Collected data:
________

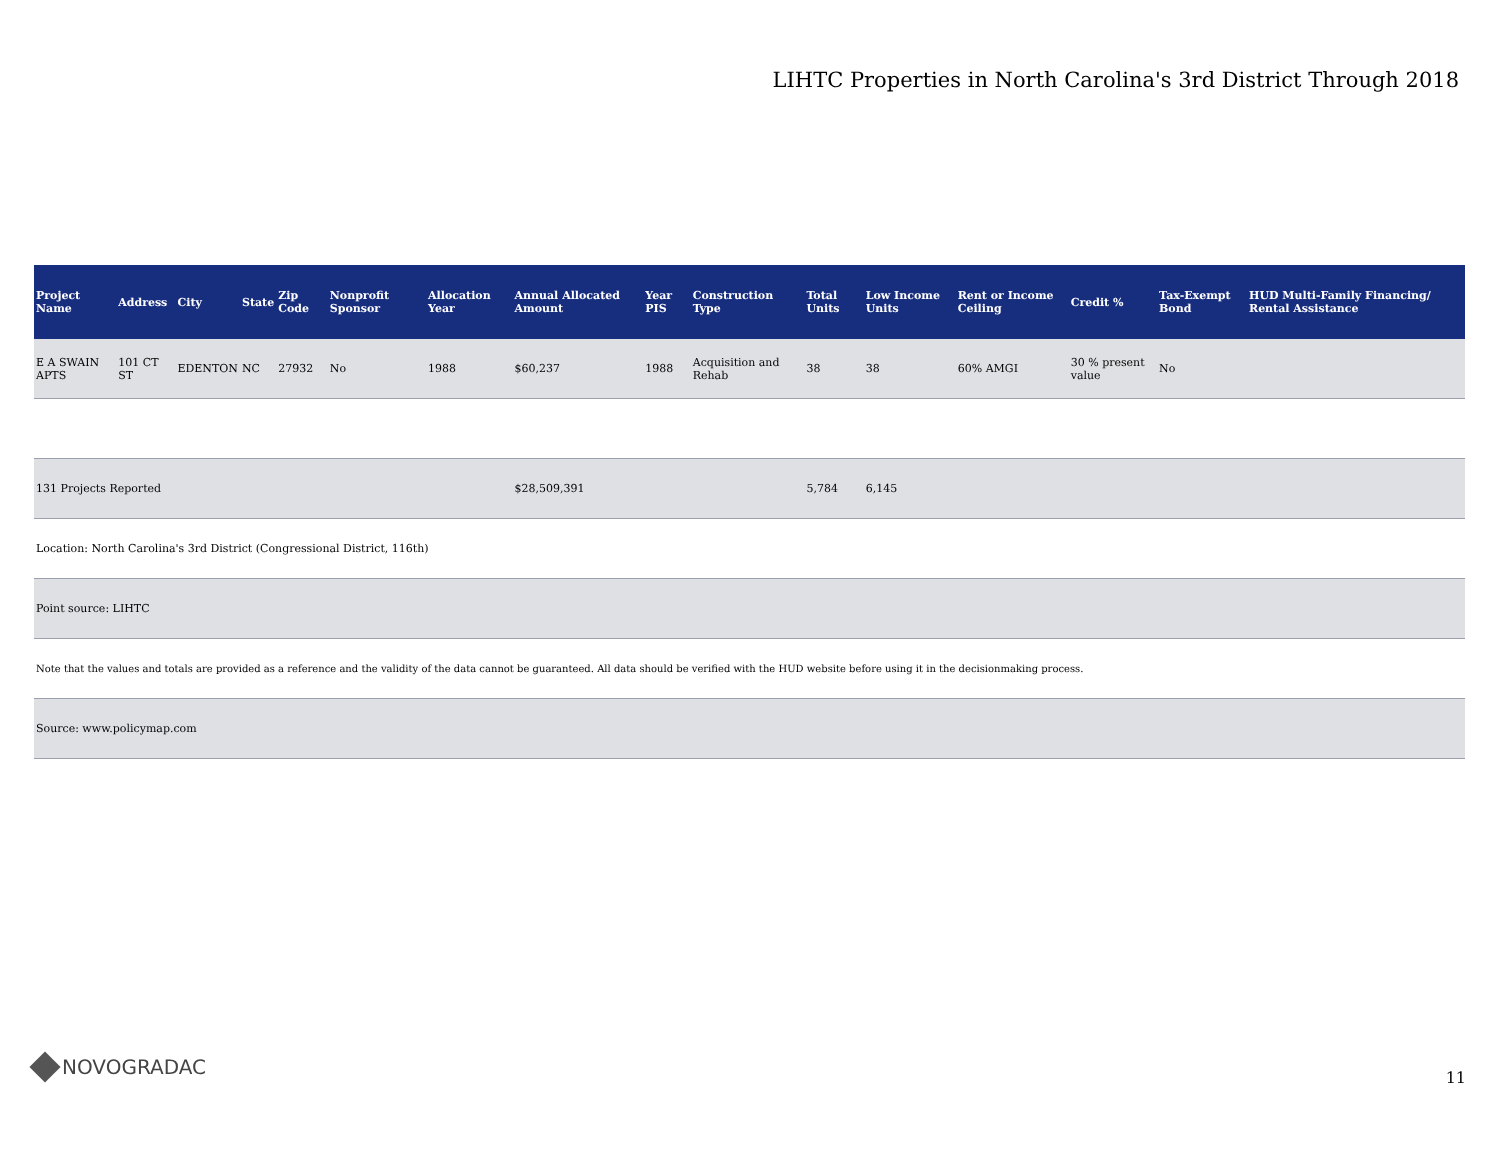LIHTC Properties in North Carolina's 3rd District Through 2018
| Project Name | Address | City | State | Zip Code | Nonprofit Sponsor | Allocation Year | Annual Allocated Amount | Year PIS | Construction Type | Total Units | Low Income Units | Rent or Income Ceiling | Credit % | Tax-Exempt Bond | HUD Multi-Family Financing/ Rental Assistance |
| --- | --- | --- | --- | --- | --- | --- | --- | --- | --- | --- | --- | --- | --- | --- | --- |
| E A SWAIN APTS | 101 CT ST | EDENTON | NC | 27932 | No | 1988 | $60,237 | 1988 | Acquisition and Rehab | 38 | 38 | 60% AMGI | 30 % present value | No | |
| 131 Projects Reported | | | | | | | $28,509,391 | | | 5,784 | 6,145 | | | | |
| Location: North Carolina's 3rd District (Congressional District, 116th) | | | | | | | | | | | | | | | |
| Point source: LIHTC | | | | | | | | | | | | | | | |
| Note that the values and totals are provided as a reference and the validity of the data cannot be guaranteed. All data should be verified with the HUD website before using it in the decisionmaking process. | | | | | | | | | | | | | | | |
| Source: www.policymap.com | | | | | | | | | | | | | | | |
NOVOGRADAC 11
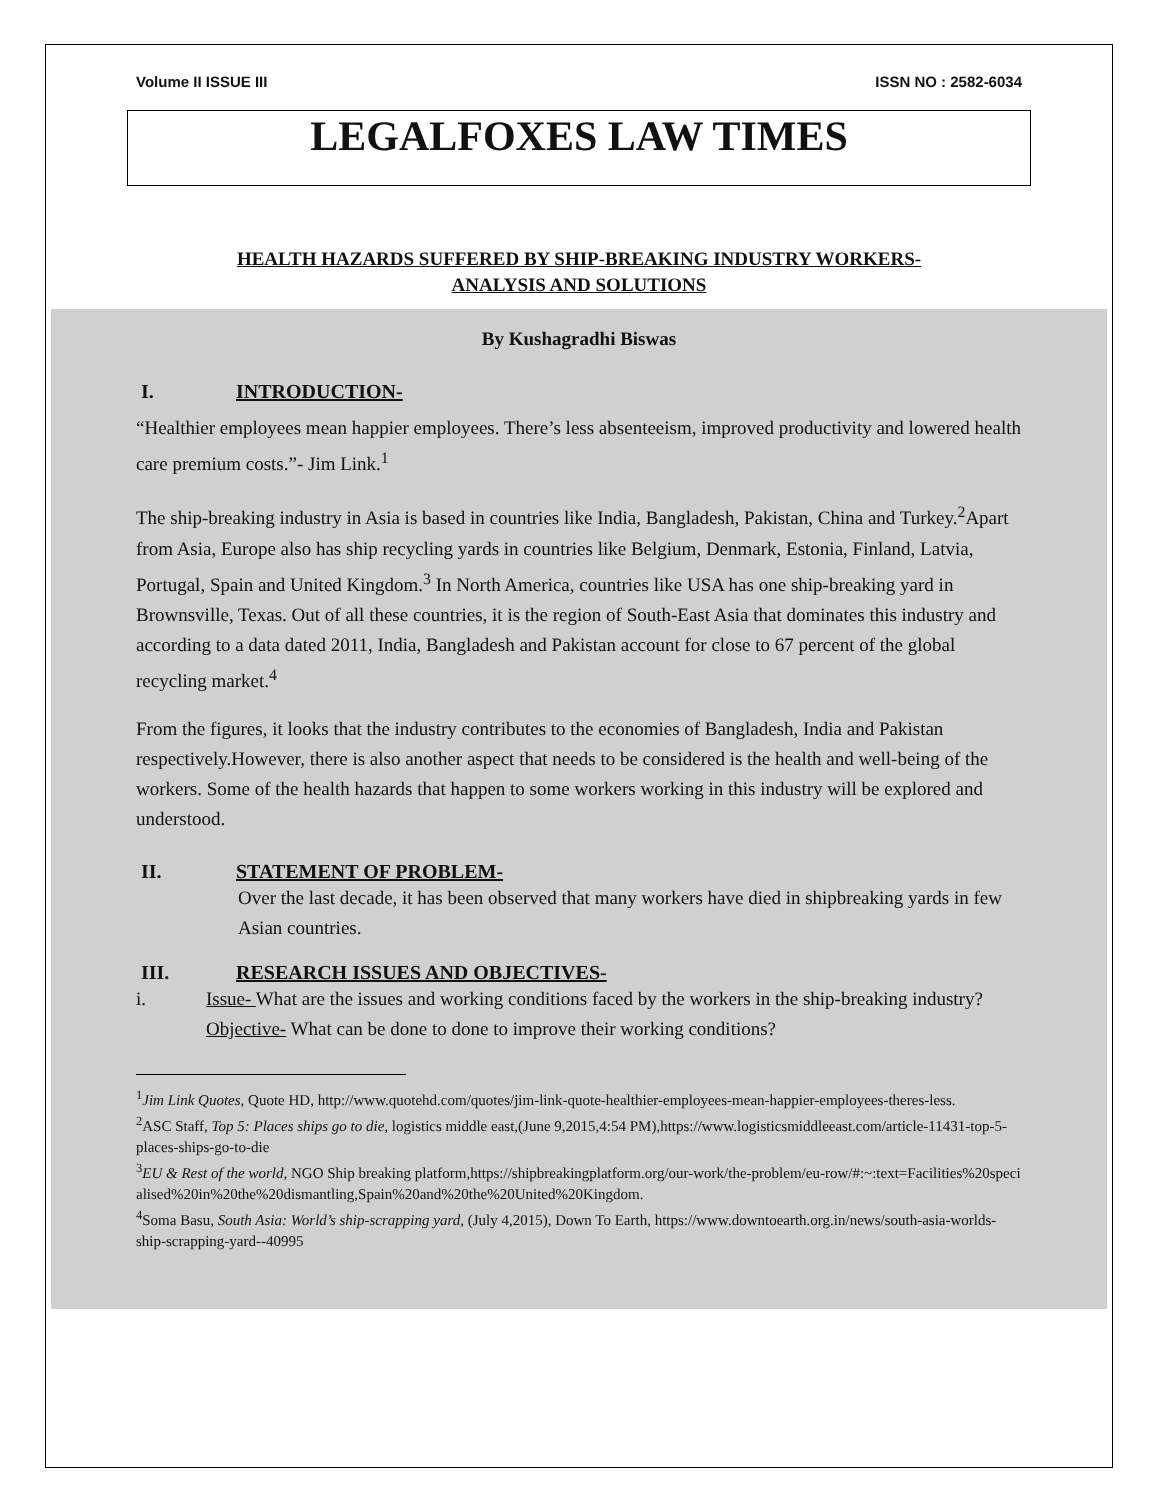Volume II ISSUE III ISSN NO : 2582-6034
LEGALFOXES LAW TIMES
HEALTH HAZARDS SUFFERED BY SHIP-BREAKING INDUSTRY WORKERS-
ANALYSIS AND SOLUTIONS
By Kushagradhi Biswas
I. INTRODUCTION-
“Healthier employees mean happier employees. There’s less absenteeism, improved productivity and lowered health care premium costs.”- Jim Link.<sup>1</sup>
The ship-breaking industry in Asia is based in countries like India, Bangladesh, Pakistan, China and Turkey.<sup>2</sup>Apart from Asia, Europe also has ship recycling yards in countries like Belgium, Denmark, Estonia, Finland, Latvia, Portugal, Spain and United Kingdom.<sup>3</sup> In North America, countries like USA has one ship-breaking yard in Brownsville, Texas. Out of all these countries, it is the region of South-East Asia that dominates this industry and according to a data dated 2011, India, Bangladesh and Pakistan account for close to 67 percent of the global recycling market.<sup>4</sup>
From the figures, it looks that the industry contributes to the economies of Bangladesh, India and Pakistan respectively.However, there is also another aspect that needs to be considered is the health and well-being of the workers. Some of the health hazards that happen to some workers working in this industry will be explored and understood.
II. STATEMENT OF PROBLEM-
Over the last decade, it has been observed that many workers have died in shipbreaking yards in few Asian countries.
III. RESEARCH ISSUES AND OBJECTIVES-
i. Issue- What are the issues and working conditions faced by the workers in the ship-breaking industry?
Objective- What can be done to done to improve their working conditions?
<sup>1</sup> Jim Link Quotes, Quote HD, http://www.quotehd.com/quotes/jim-link-quote-healthier-employees-mean-happier-employees-theres-less.
<sup>2</sup> ASC Staff, Top 5: Places ships go to die, logistics middle east,(June 9,2015,4:54 PM),https://www.logisticsmiddleeast.com/article-11431-top-5-places-ships-go-to-die
<sup>3</sup> EU & Rest of the world, NGO Ship breaking platform,https://shipbreakingplatform.org/our-work/the-problem/eu-row/#:~:text=Facilities%20specialised%20in%20the%20dismantling,Spain%20and%20the%20United%20Kingdom.
<sup>4</sup> Soma Basu, South Asia: World’s ship-scrapping yard, (July 4,2015), Down To Earth, https://www.downtoearth.org.in/news/south-asia-worlds-ship-scrapping-yard--40995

________

### [Assignment]
Before printing the records again, strip out the pictures; change nothing else.

### [Final answer]
LIHTC Properties in North Carolina's 3rd District Through 2018
| Project Name | Address | City | State | Zip Code | Nonprofit Sponsor | Allocation Year | Annual Allocated Amount | Year PIS | Construction Type | Total Units | Low Income Units | Rent or Income Ceiling | Credit % | Tax-Exempt Bond | HUD Multi-Family Financing/ Rental Assistance |
| --- | --- | --- | --- | --- | --- | --- | --- | --- | --- | --- | --- | --- | --- | --- | --- |
| E A SWAIN APTS | 101 CT ST | EDENTON | NC | 27932 | No | 1988 | $60,237 | 1988 | Acquisition and Rehab | 38 | 38 | 60% AMGI | 30 % present value | No | |
| 131 Projects Reported | | | | | | | $28,509,391 | | | 5,784 | 6,145 | | | | |
| Location: North Carolina's 3rd District (Congressional District, 116th) | | | | | | | | | | | | | | | |
| Point source: LIHTC | | | | | | | | | | | | | | | |
| Note that the values and totals are provided as a reference and the validity of the data cannot be guaranteed. All data should be verified with the HUD website before using it in the decisionmaking process. | | | | | | | | | | | | | | | |
| Source: www.policymap.com | | | | | | | | | | | | | | | |
NOVOGRADAC 11
Volume II ISSUE III ISSN NO : 2582-6034
LEGALFOXES LAW TIMES
HEALTH HAZARDS SUFFERED BY SHIP-BREAKING INDUSTRY WORKERS-
ANALYSIS AND SOLUTIONS
By Kushagradhi Biswas
I. INTRODUCTION-
“Healthier employees mean happier employees. There’s less absenteeism, improved productivity and lowered health care premium costs.”- Jim Link.<sup>1</sup>
The ship-breaking industry in Asia is based in countries like India, Bangladesh, Pakistan, China and Turkey.<sup>2</sup>Apart from Asia, Europe also has ship recycling yards in countries like Belgium, Denmark, Estonia, Finland, Latvia, Portugal, Spain and United Kingdom.<sup>3</sup> In North America, countries like USA has one ship-breaking yard in Brownsville, Texas. Out of all these countries, it is the region of South-East Asia that dominates this industry and according to a data dated 2011, India, Bangladesh and Pakistan account for close to 67 percent of the global recycling market.<sup>4</sup>
From the figures, it looks that the industry contributes to the economies of Bangladesh, India and Pakistan respectively.However, there is also another aspect that needs to be considered is the health and well-being of the workers. Some of the health hazards that happen to some workers working in this industry will be explored and understood.
II. STATEMENT OF PROBLEM-
Over the last decade, it has been observed that many workers have died in shipbreaking yards in few Asian countries.
III. RESEARCH ISSUES AND OBJECTIVES-
i. Issue- What are the issues and working conditions faced by the workers in the ship-breaking industry?
Objective- What can be done to done to improve their working conditions?
<sup>1</sup> Jim Link Quotes, Quote HD, http://www.quotehd.com/quotes/jim-link-quote-healthier-employees-mean-happier-employees-theres-less.
<sup>2</sup> ASC Staff, Top 5: Places ships go to die, logistics middle east,(June 9,2015,4:54 PM),https://www.logisticsmiddleeast.com/article-11431-top-5-places-ships-go-to-die
<sup>3</sup> EU & Rest of the world, NGO Ship breaking platform,https://shipbreakingplatform.org/our-work/the-problem/eu-row/#:~:text=Facilities%20specialised%20in%20the%20dismantling,Spain%20and%20the%20United%20Kingdom.
<sup>4</sup> Soma Basu, South Asia: World’s ship-scrapping yard, (July 4,2015), Down To Earth, https://www.downtoearth.org.in/news/south-asia-worlds-ship-scrapping-yard--40995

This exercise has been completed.